The best of the amusers ended up in the royal court. They were searched all over the country, sending special letters to the regions. And in the 17th century in the city of Smorgon the "Smorgon Academy" was founded at all - a special school for training bears.

The training took place as follows: two or three young bears were placed in a cage with a copper bottom, which was lowered into a deep hole. At the bottom of the pit, brushwood and dead wood were set on fire, which made the bottom of the cage heated. From the pain, the animals rose on their hind legs, which, unlike the front ones, were previously shod in bast shoes. When the bottom got even hotter, the cubs began to shift from paw to paw. It was at this moment that the trainer began to knock on the tambourine. Such exercises continued daily from one to two months, depending on the abilities of the trainees.

Then the bears were released from the cage, and training continued in the wild. Those bears who tried especially hard received a reward - a piece of bread or a carrot.

But the "educational measures" did not end there either. The bears sawed off their claws and teeth, passed a ring through the nose and lips, for which the trainer, if necessary, could pull the animal, giving it a pain signal. Those bears who did not behave in the best way faced more terrible punishment - they gouged out their eyes.

Bow for a beer mug

Amusing bears, performing in the comedy genre, were popularly called "scientists". And it seems that it was well deserved. In 1771, an article was published in the St. Petersburg Gazette, which described the performance of two bears brought by the peasants to Kurmysh.

The author of the article admired the learning of the animals and listed their skills in 22 points.
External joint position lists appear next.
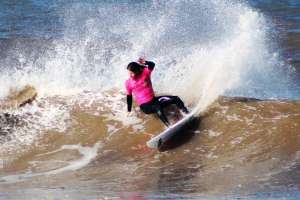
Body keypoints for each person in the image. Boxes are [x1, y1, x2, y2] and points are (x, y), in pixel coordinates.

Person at [125, 57, 189, 127]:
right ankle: (169, 126)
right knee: (157, 107)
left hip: (154, 100)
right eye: (129, 73)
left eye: (132, 73)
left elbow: (152, 64)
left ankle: (187, 114)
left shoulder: (145, 73)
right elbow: (129, 96)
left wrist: (145, 62)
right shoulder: (128, 83)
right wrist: (129, 110)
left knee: (176, 99)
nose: (130, 75)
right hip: (145, 106)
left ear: (137, 71)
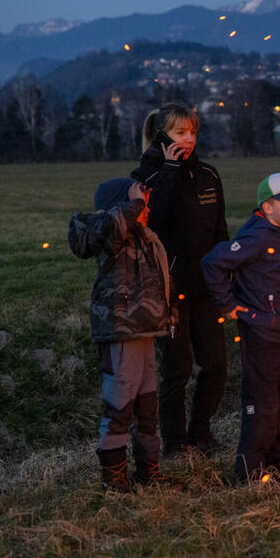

Bears and gunpowder were cleaned from their eyes, and they parodied judges and soldiers, and portrayed village girls, showing off in the mirror, and showed how the kids steal peas. And they also politely accepted mugs of beer and vodka from the people and, having drunk them to the bottom, gave them back, bowing politely.

Gradually, however, such fun began to fade away. After 1861, the life of the Russian people began to change rapidly. Societies for the protection of animals appeared, the Senate issued another decree banning bear fun. The number of menageries grew throughout Russia, and the circus began to gain great popularity.

However, animal training in circuses is not much more humane than the one practiced by our ancestors.